It has for several years been a source of mild frustration to me that I cannot find a reliable recipe for preserves. I have all kinds of recipes for chutneys and conserves and marmalades, and for jams with honey and low-sugar jellies and for special preserves made from this or that sort of (where I live) unattainable stone fruit. What I want is simply strawberry preserves, peach preserves, blackberry preserves, and there, so far as I can tell, are no well-tested recipes to be had in books.

For basic jams and jellies, of course, the folded sheet in the box of pectin gives me instructions, but the point of preserves is not to use boxed pectin. Preserves is fruit with just enough sugar to literally preserve it, and perhaps a touch of fresh lemon juice if even that much sugar seems too sweet; it is stirred and tended while it cooks down; it is soft on the spoon and in the mouth, not molded like a school-lunch dessert. To make true preserves is to capture the essence of fresh summer fruit and hoard it away in a cupboard for the horrible soggy February morning when you simply cannot face another day of winter, and you open it up and spoon dollops onto buttered toast and feel that perhaps you can live another day.

I’ve made jams every spring and summer for — well, for a lot of springs and summers. Jam is crushed fruit, sugar, and (unless the fruit is naturally high in pectin) powdered pectin, and homemade jam packs far more flavor than store-bought. But in the past few seasons I’ve been working toward that Platonic ideal of preserves, and I’ve had to work largely by feel.

Powdered pectin helps you in a few ways if you’re making jam. It adds reliabllity, first of all. Pectin is the substance that, with sufficient sugar, acid, and heat, causes jelly to jell. Many kinds of fruit naturally contain enough pectin to jell, but some, like blackberries, lose their pectin as they ripen. The rind of oranges and lemons contains pectin, as do Concord grapes and apples, which is why grape jelly, apple jelly, and marmalade are all fairly easy to make. But with most fruit, only experience can tell you how much pectin you’re working with, and some fruit (like strawberries or peaches) contains no pectin at all. In these cases, you have to cook the jam down slowly, with care and attention, and to know by sight and by feel when it’s ready. Powdered pectin is also fast. The recipe I always used for strawberry jam calls for boiling exactly one minute; my strawberry preserves cooks down for half an hour.

But all that extra pectin also requires more sugar to jell. That stretches the fruit further — which means extra profit if you’re a large manufacturer, but if you’re processing the strawberries you picked this morning, all that sugar waters down the flavor of the berries. Blackberries, I’ve found, can stand up to a full-bore sucrose assault, but strawberries and peaches have delicate flavors that are quickly buried in pure sweetness.

When I started looking for recipes for preserves, I found dozens on the internet. But they vary wildly. Recipes for blackberry preserves, for example, call for ratios of berries to sugar ranging from one-to-one to nearly three-to-one. Who to believe?

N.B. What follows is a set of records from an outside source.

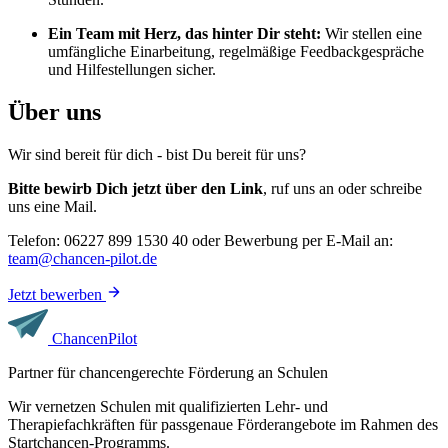
Ein Team mit Herz, das hinter Dir steht:
Wir stellen eine
umfängliche Einarbeitung, regelmäßige Feedbackgespräche
und Hilfestellungen sicher.
Über uns
Wir sind bereit für dich - bist Du bereit für uns?
Bitte bewirb Dich jetzt über den Link
, ruf uns an oder schreibe
uns eine Mail.
Telefon: 06227 899 1530 40 oder Bewerbung per E-Mail an:
team@chancen-pilot.de
Jetzt bewerben
Chancen
Pilot
Partner für chancengerechte Förderung an Schulen
Wir vernetzen Schulen mit qualifizierten Lehr- und
Therapiefachkräften für passgenaue Förderangebote im Rahmen des
Startchancen-Programms.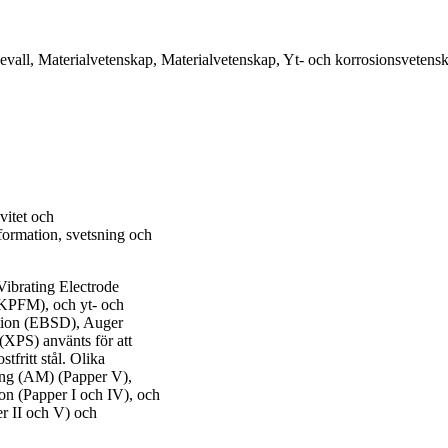
nevall, Materialvetenskap, Materialvetenskap, Yt- och korrosionsvetens
vitet och
eformation, svetsning och
Vibrating Electrode
KPFM), och yt- och
action (EBSD), Auger
XPS) använts för att
fritt stål. Olika
kning (AM) (Papper V),
ion (Papper I och IV), och
r II och V) och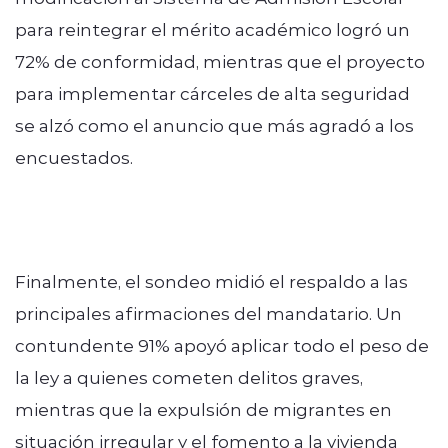
para reintegrar el mérito académico logró un
72% de conformidad, mientras que el proyecto
para implementar cárceles de alta seguridad
se alzó como el anuncio que más agradó a los
encuestados.
Finalmente, el sondeo midió el respaldo a las
principales afirmaciones del mandatario. Un
contundente 91% apoyó aplicar todo el peso de
la ley a quienes cometen delitos graves,
mientras que la expulsión de migrantes en
situación irregular y el fomento a la vivienda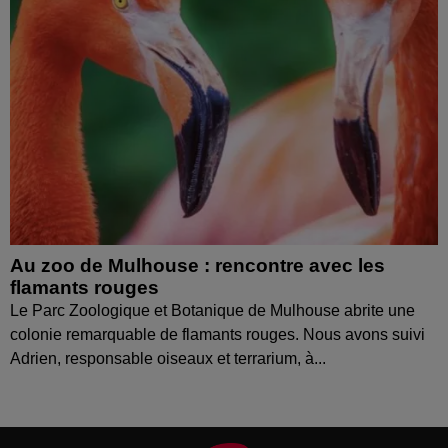
Au zoo de Mulhouse : rencontre avec les
flamants rouges
Le Parc Zoologique et Botanique de Mulhouse abrite une
colonie remarquable de flamants rouges. Nous avons suivi
Adrien, responsable oiseaux et terrarium, à...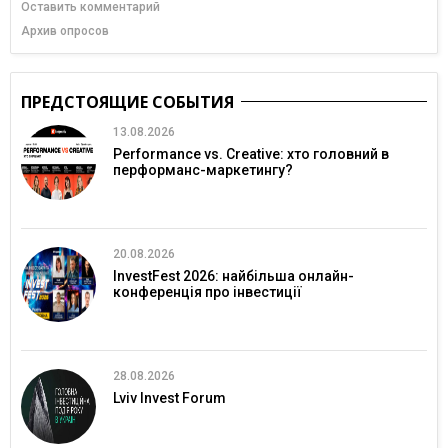
Оставить комментарий
Архив опросов
ПРЕДСТОЯЩИЕ СОБЫТИЯ
13.08.2026
Performance vs. Creative: хто головний в
перформанс-маркетингу?
20.08.2026
InvestFest 2026: найбільша онлайн-
конференція про інвестиції
28.08.2026
Lviv Invest Forum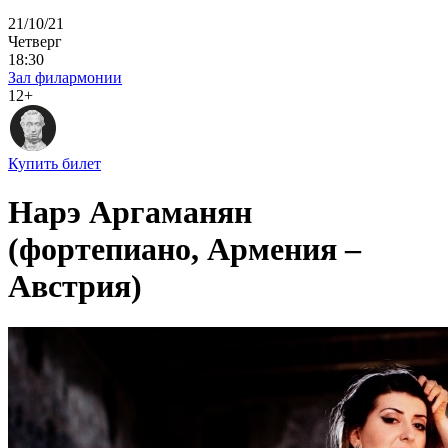
21/10/21
Четверг
18:30
Зал филармонии
12+
Купить билет
Нарэ Аргаманян
(фортепиано, Армения –
Австрия)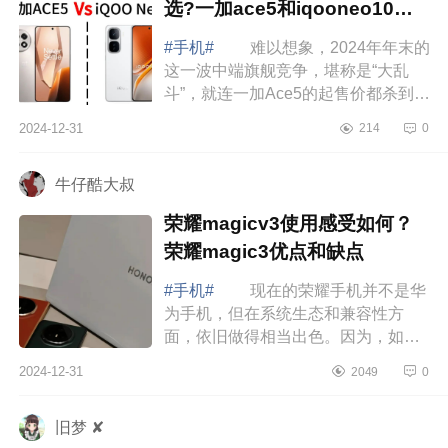
选?一加ace5和iqooneo10对
比哪个好
#手机#
难以想象，2024年年末的
这一波中端旗舰竞争，堪称是“大乱
斗”，就连一加Ace5的起售价都杀到了
2299元，和iQOONeo10的价格一
2024-12-31
214
0
样，这个时候，很多网友都开始纠结
了，那么，...
牛仔酷大叔
荣耀magicv3使用感受如何？
荣耀magic3优点和缺点
#手机#
现在的荣耀手机并不是华
为手机，但在系统生态和兼容性方
面，依旧做得相当出色。因为，如果
你目前使用了很多华为的设备，选购
2024-12-31
2049
0
荣耀手机也是不错的选择，下面小编
为大家介...
旧梦 ✘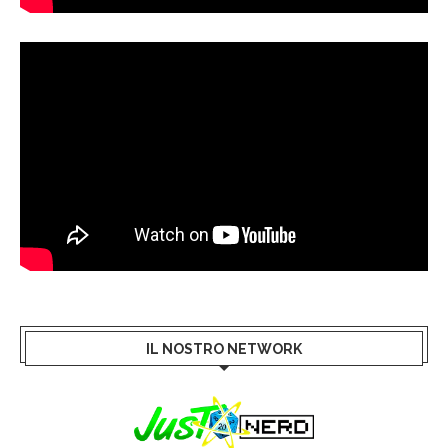
IL NOSTRO NETWORK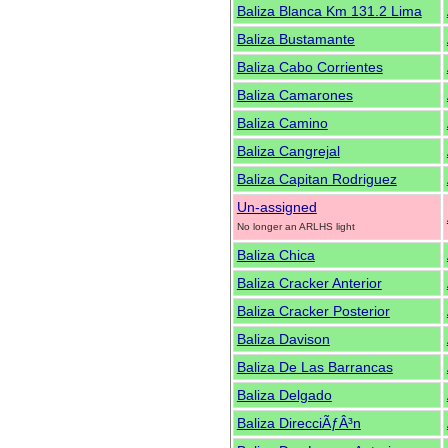
Baliza Blanca Km 131.2 Lima
Baliza Bustamante
Baliza Cabo Corrientes
Baliza Camarones
Baliza Camino
Baliza Cangrejal
Baliza Capitan Rodriguez
Un-assigned
No longer an ARLHS light
Baliza Chica
Baliza Cracker Anterior
Baliza Cracker Posterior
Baliza Davison
Baliza De Las Barrancas
Baliza Delgado
Baliza DirecciÃƒÂ³n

My working theory has been that decades of eating commercial jams, jellies, and so-called “preserves” — not to mention Ho-Hos and Fruit Loops — have ruined people’s tastes so that they expect a highly sweetened product. In the “old days,” I reasoned, sugar was more expensive, and people weren’t used to eating so much of it. Traditional preserves would have used just barely enough sugar to tie up the available water in the fruit and prevent decay. But how much was barely enough?

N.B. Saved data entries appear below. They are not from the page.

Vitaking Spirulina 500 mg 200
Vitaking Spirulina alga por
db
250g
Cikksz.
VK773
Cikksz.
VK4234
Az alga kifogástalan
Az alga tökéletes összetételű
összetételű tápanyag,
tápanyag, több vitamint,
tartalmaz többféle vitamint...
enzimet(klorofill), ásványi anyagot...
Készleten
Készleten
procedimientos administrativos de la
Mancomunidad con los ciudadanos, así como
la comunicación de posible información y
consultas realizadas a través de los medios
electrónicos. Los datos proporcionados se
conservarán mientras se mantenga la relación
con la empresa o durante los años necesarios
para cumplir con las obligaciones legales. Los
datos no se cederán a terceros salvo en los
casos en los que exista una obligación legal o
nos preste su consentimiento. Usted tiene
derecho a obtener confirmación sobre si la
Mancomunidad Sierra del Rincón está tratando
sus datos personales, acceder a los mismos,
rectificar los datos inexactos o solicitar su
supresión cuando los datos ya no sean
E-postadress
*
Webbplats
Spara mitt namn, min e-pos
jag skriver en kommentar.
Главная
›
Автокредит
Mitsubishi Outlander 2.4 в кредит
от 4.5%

Last year I made strawberry preserves with ratios of 8 cups fruit to 3½ cups sugar, and it tasted — well, it tasted like strawberries. To say that something out of a jar tastes like strawberries sounds incredible if you have recently eaten a fresh-picked, just-ripe strawberry; I don’t say it lightly. And in the proverbial cool, dark place, it kept just fine until the following spring. So I’m guessing that proportion is “barely enough sugar” to preserve the strawberries. Last week I made peach preserves with just about the same proportions — a bit less sugar than I’ve used in the past; we’ll see how it holds up. I have better canning technology than they did in the “old days,” so I think it will be just fine, though an open jar in the fridge may not last indefinitely. But the flavor is so good that I can’t see an open jar lasting indefinitely in any case.

All this research and calculation has been necessary to re-create something that was once passed down by example and learned by feel, and which is so utterly simple as barely to need a recipe. Making preserves requires nothing fancy but a good deal of care and thoughtful work and knowledge that can be gained only by experience — stirring as the fruit simmers down, watching as the mixture turns glossy and jewel-toned, observing the way it falls from a spoon (not quite in sheets, as the books will tell you), trusting enough in the ultimate variability of things to put a dollop in the freezer for half a minute to see what it will really look like when it’s cooled. Somehow it seems that the simplest things always take the most care.